## TASK DIRECTIONS
The word to find is "Flow". Copy each line of the material that contains it.

## GIVEN DATA
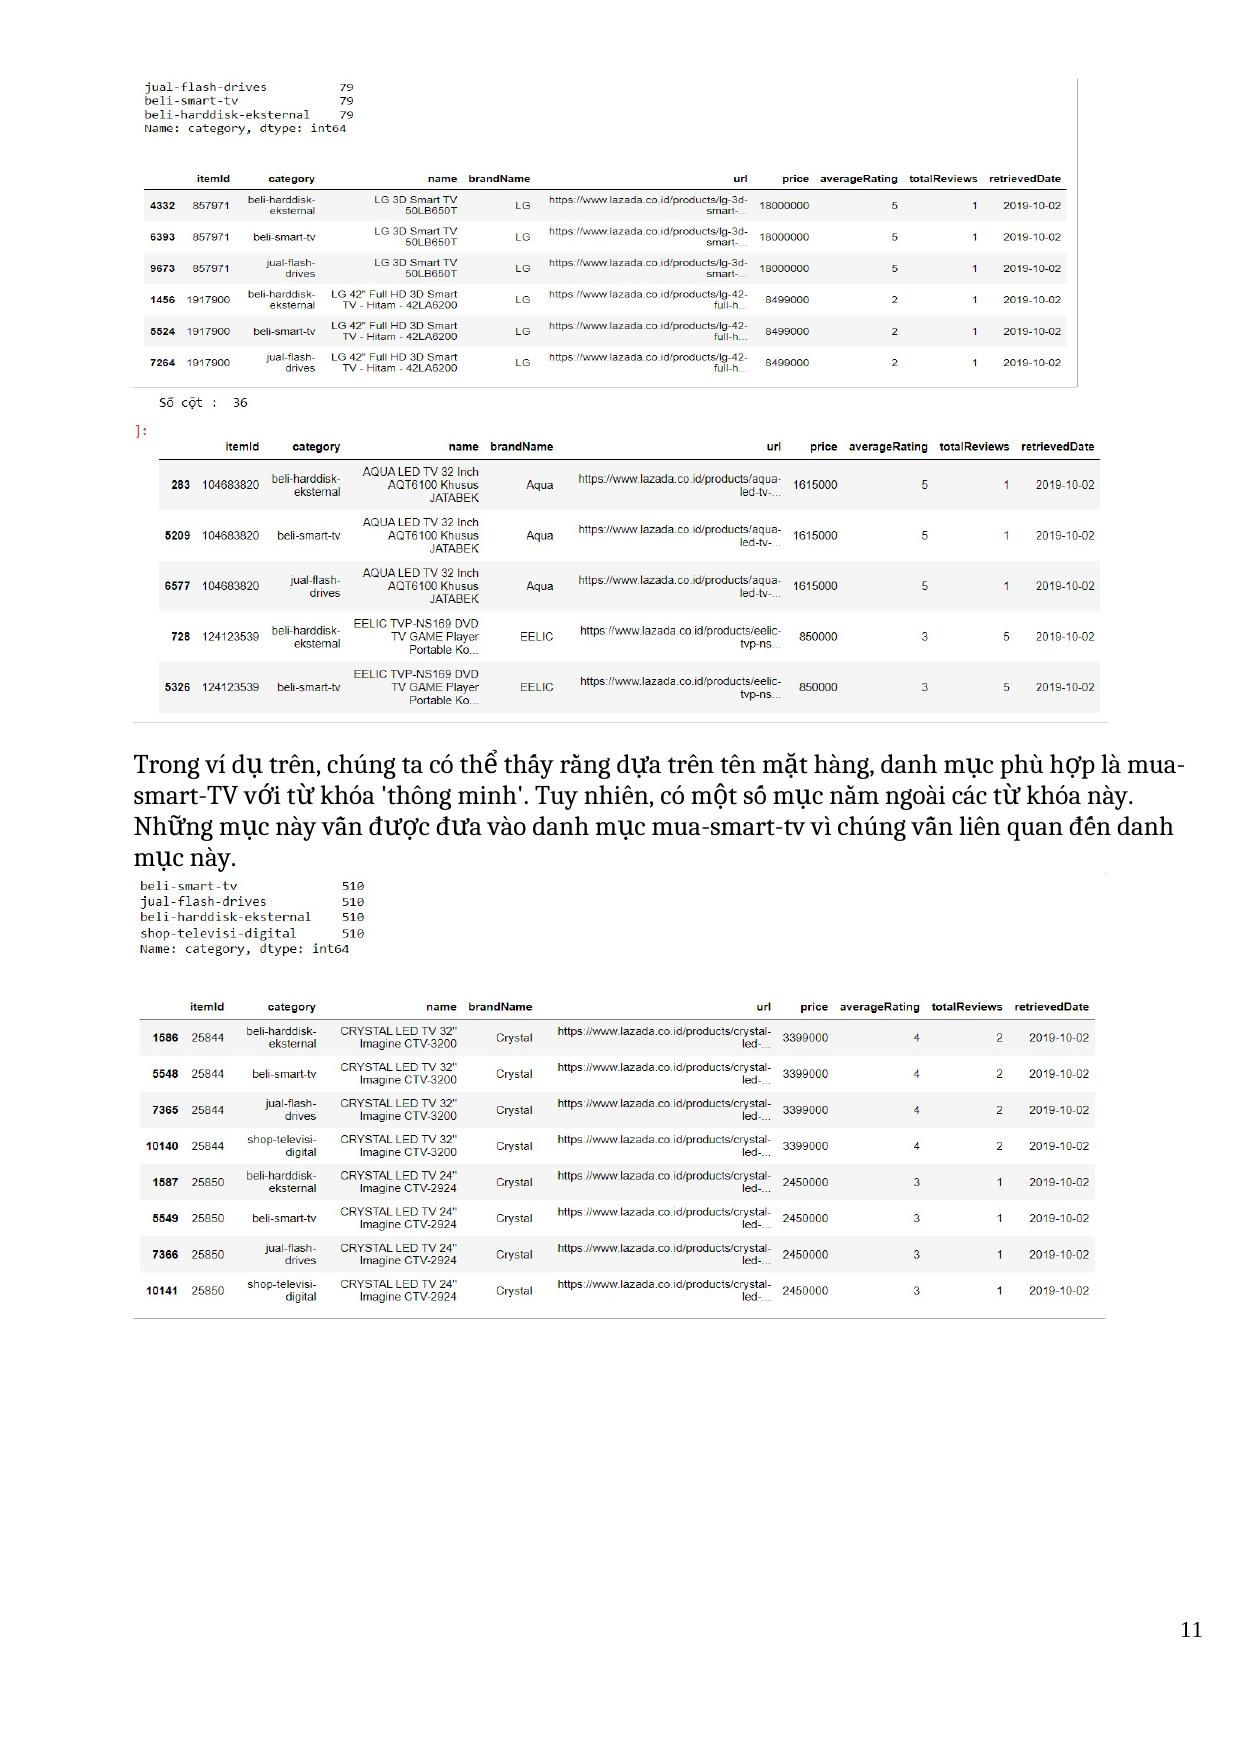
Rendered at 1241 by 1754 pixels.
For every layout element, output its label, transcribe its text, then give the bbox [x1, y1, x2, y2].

text Trong ví dụ trên, chúng ta có thể thấy rằng dựa trên tên mặt hàng, danh mục phù hợp là mua-smart-TV với từ khóa 'thông minh'. Tuy nhiên, có một số mục nằm ngoài các từ khóa này. Những mục này vẫn được đưa vào danh mục mua-smart-tv vì chúng vẫn liên quan đến danh mục này. [133, 749, 1203, 873]
picture [133, 873, 1109, 1320]
picture [133, 79, 1109, 723]
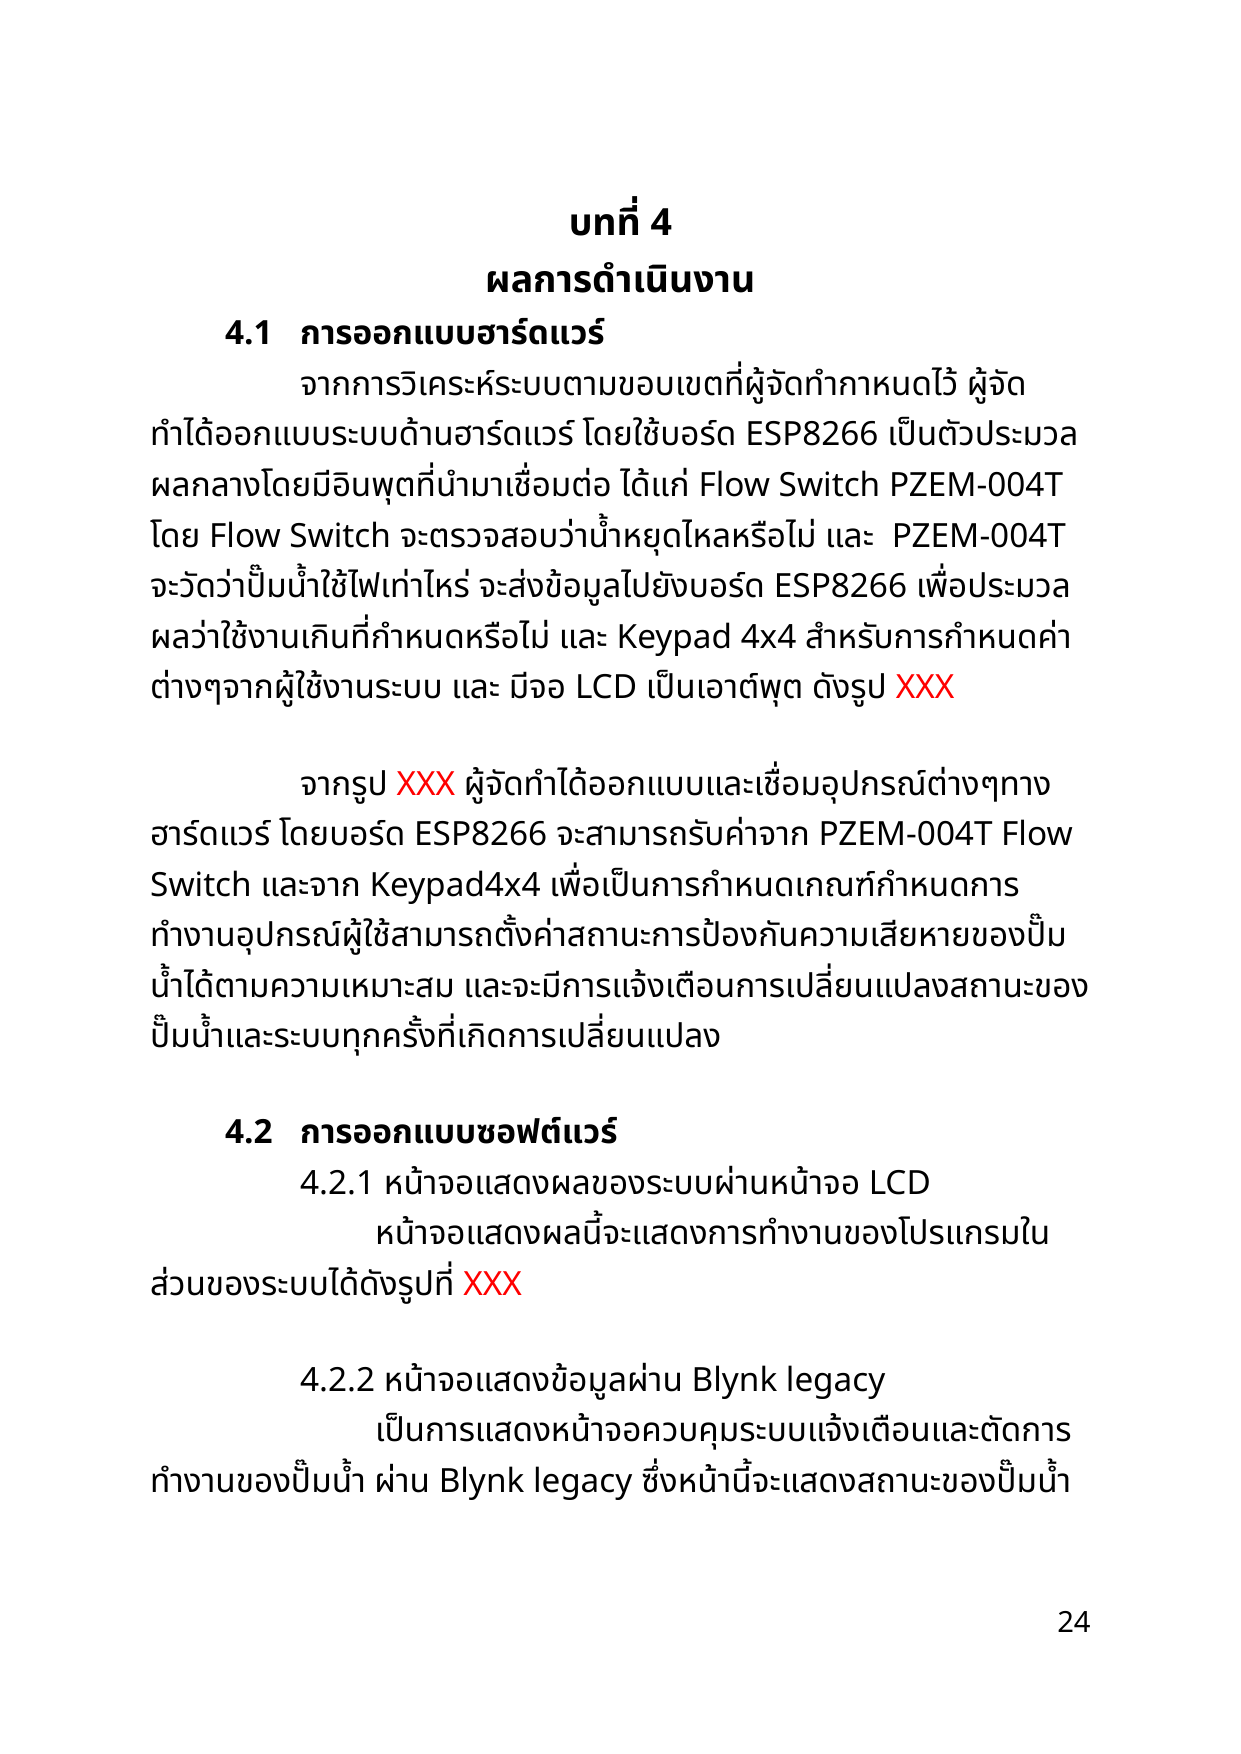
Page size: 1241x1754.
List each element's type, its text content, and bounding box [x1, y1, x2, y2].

text จากการวิเคระห์ระบบตามขอบเขตที่ผู้จัดทำกาหนดไว้ ผู้จัดทำได้ออกแบบระบบด้านฮาร์ดแวร์ โดยใช้บอร์ด ESP8266 เป็นตัวประมวลผลกลางโดยมีอินพุตที่นำมาเชื่อมต่อ ได้แก่ Flow Switch PZEM-004T โดย Flow Switch จะตรวจสอบว่าน้ำหยุดไหลหรือไม่ และ PZEM-004T จะวัดว่าปั๊มน้ำใช้ไฟเท่าไหร่ จะส่งข้อมูลไปยังบอร์ด ESP8266 เพื่อประมวลผลว่าใช้งานเกินที่กำหนดหรือไม่ และ Keypad 4x4 สำหรับการกำหนดค่าต่างๆจากผู้ใช้งานระบบ และ มีจอ LCD เป็นเอาต์พุต ดังรูป XXX [150, 360, 1090, 714]
text 4.2 การออกแบบซอฟต์แวร์ [150, 1108, 1090, 1158]
text ผลการดำเนินงาน [150, 252, 1090, 309]
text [150, 1406, 1090, 1507]
text บทที่ 4 [150, 195, 1090, 252]
text 4.2.1 หน้าจอแสดงผลของระบบผ่านหน้าจอ LCD [150, 1158, 1090, 1209]
text จากรูป XXX ผู้จัดทำได้ออกแบบและเชื่อมอุปกรณ์ต่างๆทางฮาร์ดแวร์ โดยบอร์ด ESP8266 จะสามารถรับค่าจาก PZEM-004T Flow Switch และจาก Keypad4x4 เพื่อเป็นการกำหนดเกณฑ์กำหนดการทำงานอุปกรณ์ผู้ใช้สามารถตั้งค่าสถานะการป้องกันความเสียหายของปั๊มน้ำได้ตามความเหมาะสม และจะมีการแจ้งเตือนการเปลี่ยนแปลงสถานะของปั๊มน้ำและระบบทุกครั้งที่เกิดการเปลี่ยนแปลง [150, 759, 1090, 1062]
text 4.1 การออกแบบฮาร์ดแวร์ [150, 309, 1090, 360]
text หน้าจอแสดงผลนี้จะแสดงการทำงานของโปรแกรมในส่วนของระบบได้ดังรูปที่ XXX [150, 1209, 1090, 1310]
text 4.2.2 หน้าจอแสดงข้อมูลผ่าน Blynk legacy [150, 1356, 1090, 1406]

## OUTPUT OF THE EXERCISE
text จากการวิเคระห์ระบบตามขอบเขตที่ผู้จัดทำกาหนดไว้ ผู้จัดทำได้ออกแบบระบบด้านฮาร์ดแวร์ โดยใช้บอร์ด ESP8266 เป็นตัวประมวลผลกลางโดยมีอินพุตที่นำมาเชื่อมต่อ ได้แก่ Flow Switch PZEM-004T โดย Flow Switch จะตรวจสอบว่าน้ำหยุดไหลหรือไม่ และ PZEM-004T จะวัดว่าปั๊มน้ำใช้ไฟเท่าไหร่ จะส่งข้อมูลไปยังบอร์ด ESP8266 เพื่อประมวลผลว่าใช้งานเกินที่กำหนดหรือไม่ และ Keypad 4x4 สำหรับการกำหนดค่าต่างๆจากผู้ใช้งานระบบ และ มีจอ LCD เป็นเอาต์พุต ดังรูป XXX [150, 360, 1090, 714]
text จากรูป XXX ผู้จัดทำได้ออกแบบและเชื่อมอุปกรณ์ต่างๆทางฮาร์ดแวร์ โดยบอร์ด ESP8266 จะสามารถรับค่าจาก PZEM-004T Flow Switch และจาก Keypad4x4 เพื่อเป็นการกำหนดเกณฑ์กำหนดการทำงานอุปกรณ์ผู้ใช้สามารถตั้งค่าสถานะการป้องกันความเสียหายของปั๊มน้ำได้ตามความเหมาะสม และจะมีการแจ้งเตือนการเปลี่ยนแปลงสถานะของปั๊มน้ำและระบบทุกครั้งที่เกิดการเปลี่ยนแปลง [150, 759, 1090, 1062]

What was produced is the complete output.